From the Unblogged Files of the Invisible Ben: Day #1 (An August Event)

Look at that calendar, kids! It's the last day of July. Summer school ended last Friday so all of those students who bombed my physical science class have earned that elusive course credit. Five weeks seems like a short time to make up a full year's worth of curriculum material, but obviously the point of the exercise is not to inculcate any semblance of new knowledge. The educational system just keeps on chugging along, shoving kids through no matter how little they know.

Of course there will be a few students who actually do gain something from the experience, but after an additional month of summer school, their minds will be wiped clean. I suppose that was the logic behind this Georgia decision to start school at the beginning of August. Personally, I'm torn on the matter. Part of me says that shorter breaks could indeed facilitate greater knowledge, but another part thinks that people deserve to have a summer, and I'm not just talking about the kids. Vacations are equally necessary for the teachers and administrators who run our schools. They provide them with time to reflect on the previous year and prepare for the next, not to mention some valuable moments to rest and organize themselves.

Which is part of what I've been meaning to do all summer, since I will be moving to a new locale in connection with my new graduate program. At the end of the school year, I put together a small folder of documents and material that I had been meaning to blog about during the past few months but had never had time to post. This week, I intend to post them all.

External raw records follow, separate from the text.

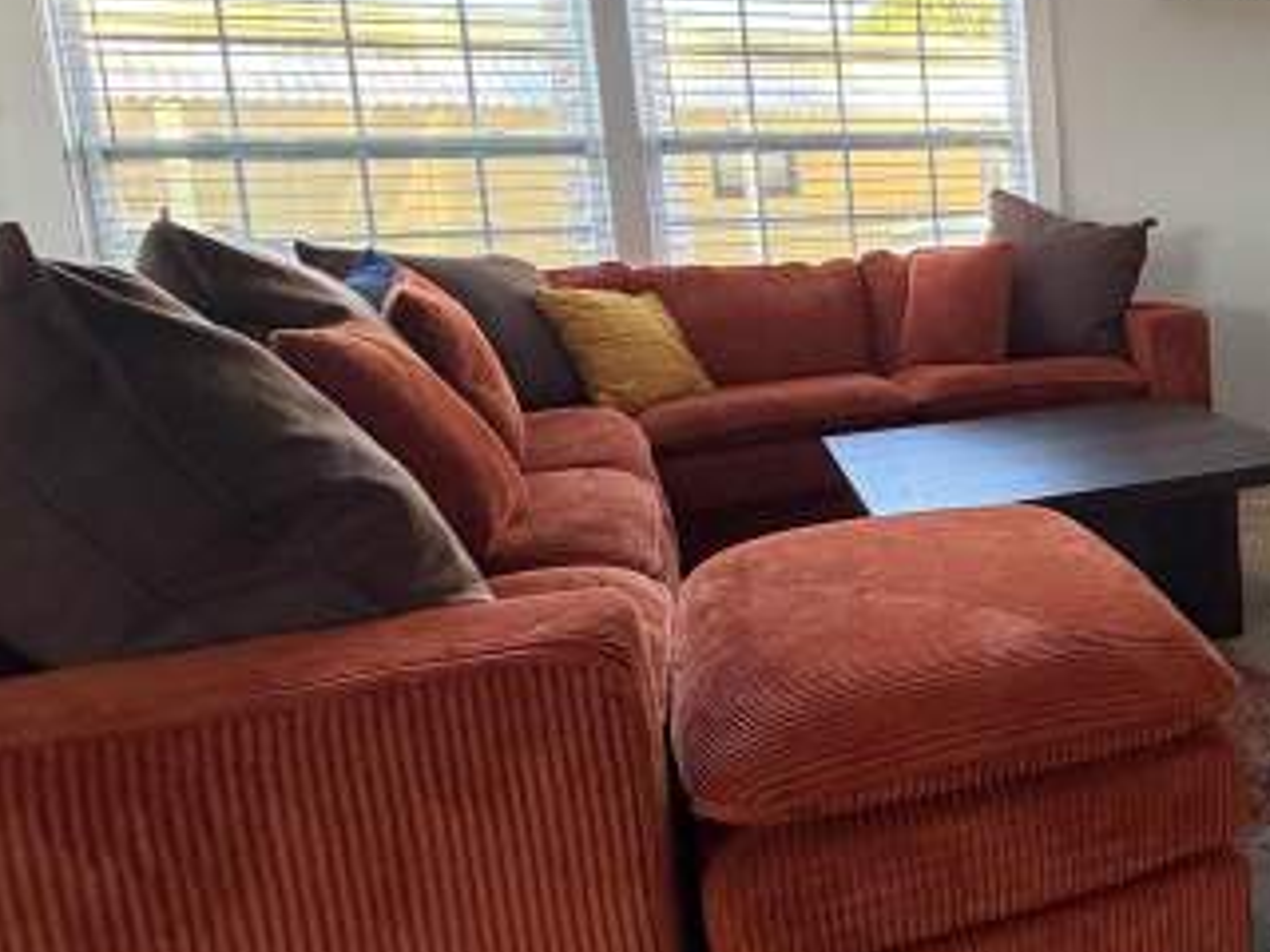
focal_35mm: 35
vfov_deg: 40.5
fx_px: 1284
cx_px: 1361
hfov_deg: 42.6
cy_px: 365
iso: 320
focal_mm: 2.22
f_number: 2.2
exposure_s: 1/88
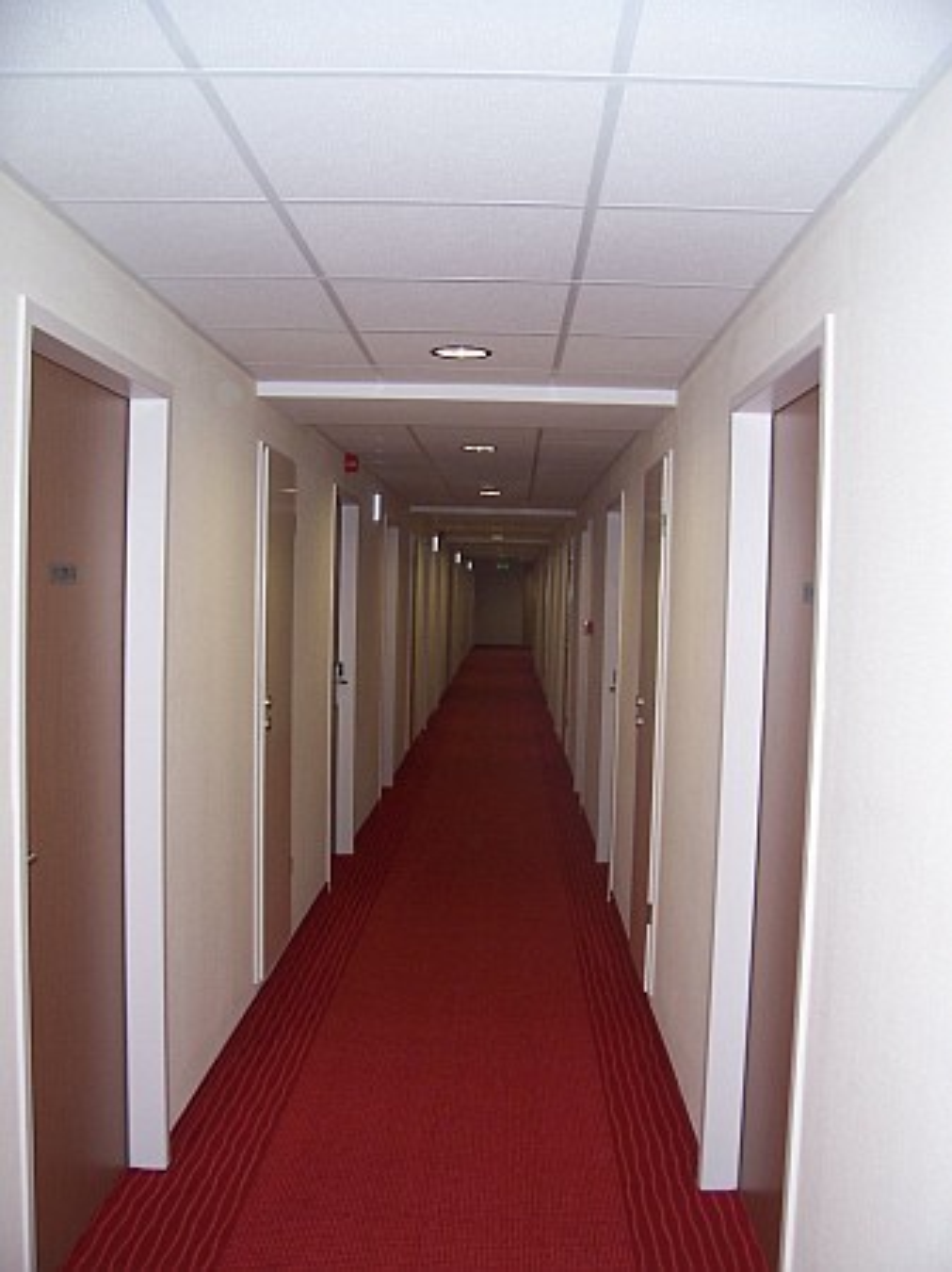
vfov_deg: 54.0
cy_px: 636
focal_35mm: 34
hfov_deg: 41.8
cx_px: 476
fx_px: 1248
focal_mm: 5.6
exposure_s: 1/60
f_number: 2.7
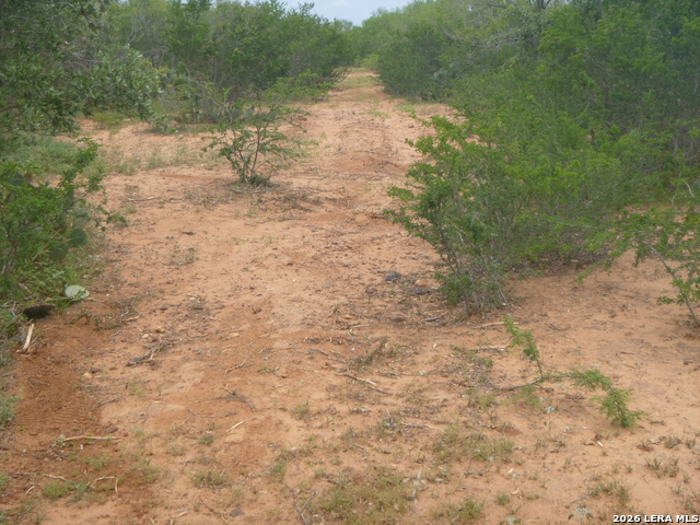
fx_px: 950
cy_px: 262
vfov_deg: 30.9
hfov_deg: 40.4
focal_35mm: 47
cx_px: 350
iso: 100
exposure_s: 1/250
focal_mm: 8.4
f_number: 4.8
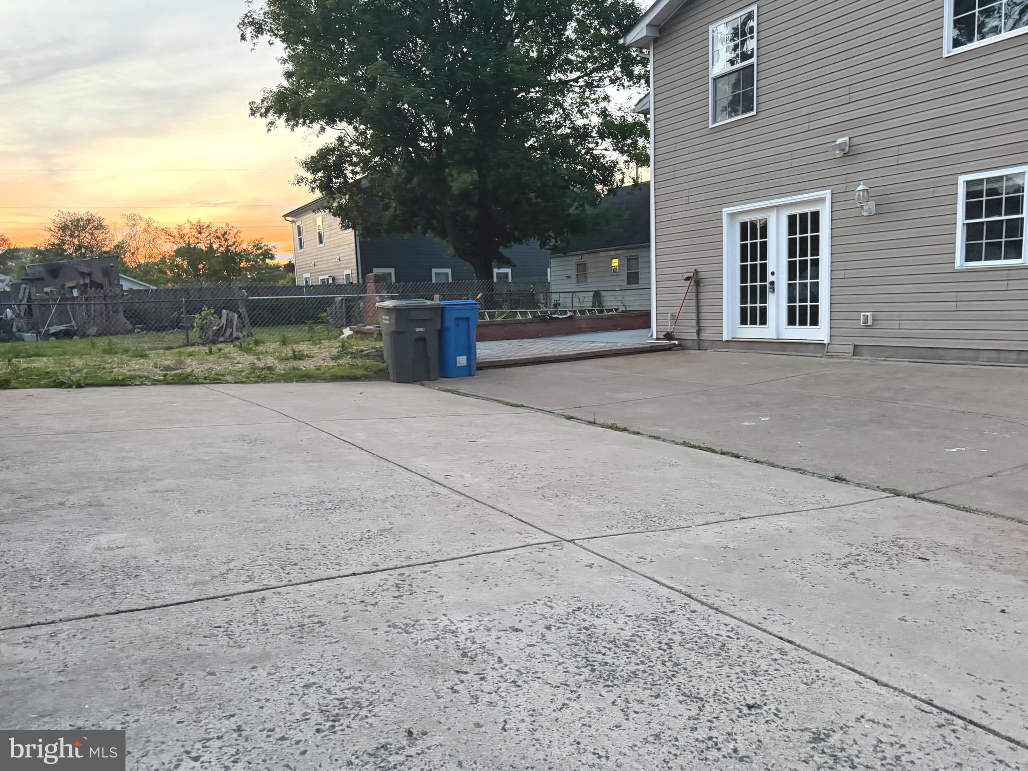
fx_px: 713
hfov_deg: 71.6
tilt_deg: -6.6
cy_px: 386
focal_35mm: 24
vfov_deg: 56.8
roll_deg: +1.8
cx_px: 514
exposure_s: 1/54
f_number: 1.78
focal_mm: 6.76
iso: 800
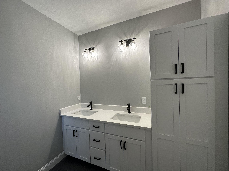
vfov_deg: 85.7
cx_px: 114
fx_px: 93
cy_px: 86
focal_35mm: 14
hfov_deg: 102.1
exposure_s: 1/120
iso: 100
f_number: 2.2
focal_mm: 2.22
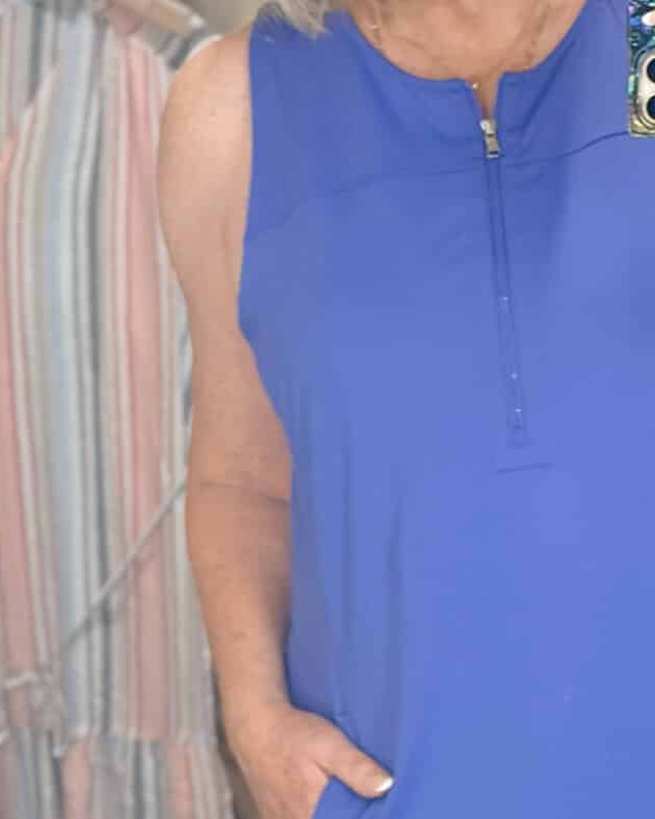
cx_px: 721
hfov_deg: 12.5
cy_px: 512
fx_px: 2933
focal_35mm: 121
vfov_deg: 15.9
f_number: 1.78
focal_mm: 6.76
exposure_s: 1/63
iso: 160
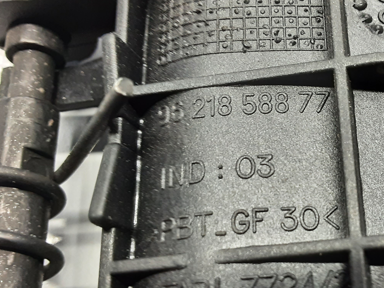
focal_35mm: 44
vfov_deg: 32.8
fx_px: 488
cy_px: 168
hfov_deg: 41.0
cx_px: 311
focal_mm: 2.91
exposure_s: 1/33
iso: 125
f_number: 1.9
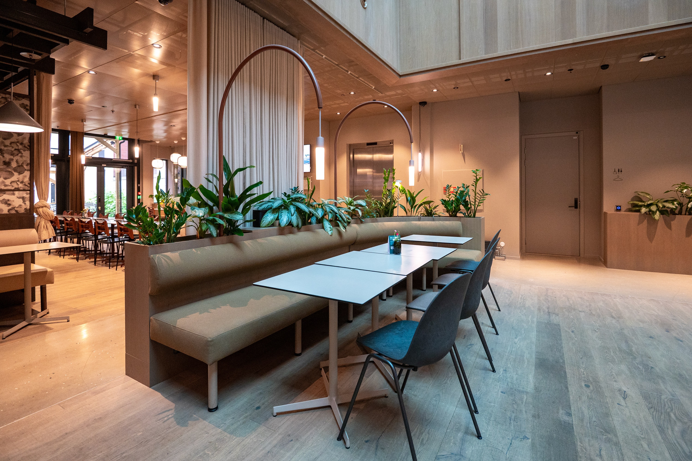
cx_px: 346
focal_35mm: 16
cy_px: 230
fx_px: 307
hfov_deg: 96.8
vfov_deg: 73.7
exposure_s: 1/125
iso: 3200
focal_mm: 16
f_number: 4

To begin with, I thought I would post the following note that one of my colleagues in the math department wrote for us after being picked on one too many times by the more clueless and nitpicky of our two vice-principals, the one who asked the math teachers why students were not being productive following the conclusion of their final exams. (Her solution? Have them make their own board games!)

The note is by no means original. In fact my grandfather quoted part of it to me during a wedding reception last weekend. That does not diminish from its applicability to nearly any situation involving bureaucracies and hierarchies, be they political, social, or educational.

He who knows and knows that he knows is wise...seek him.
He who knows and knows not that he knows is simple...tell him.
He who knows not and knows that he knows not is willing...teach him.
But he who knows not and knows not that he knows not is a fool...shun him.


I leave it to my readers to guess which of the four cases above represents your typical high school administrator.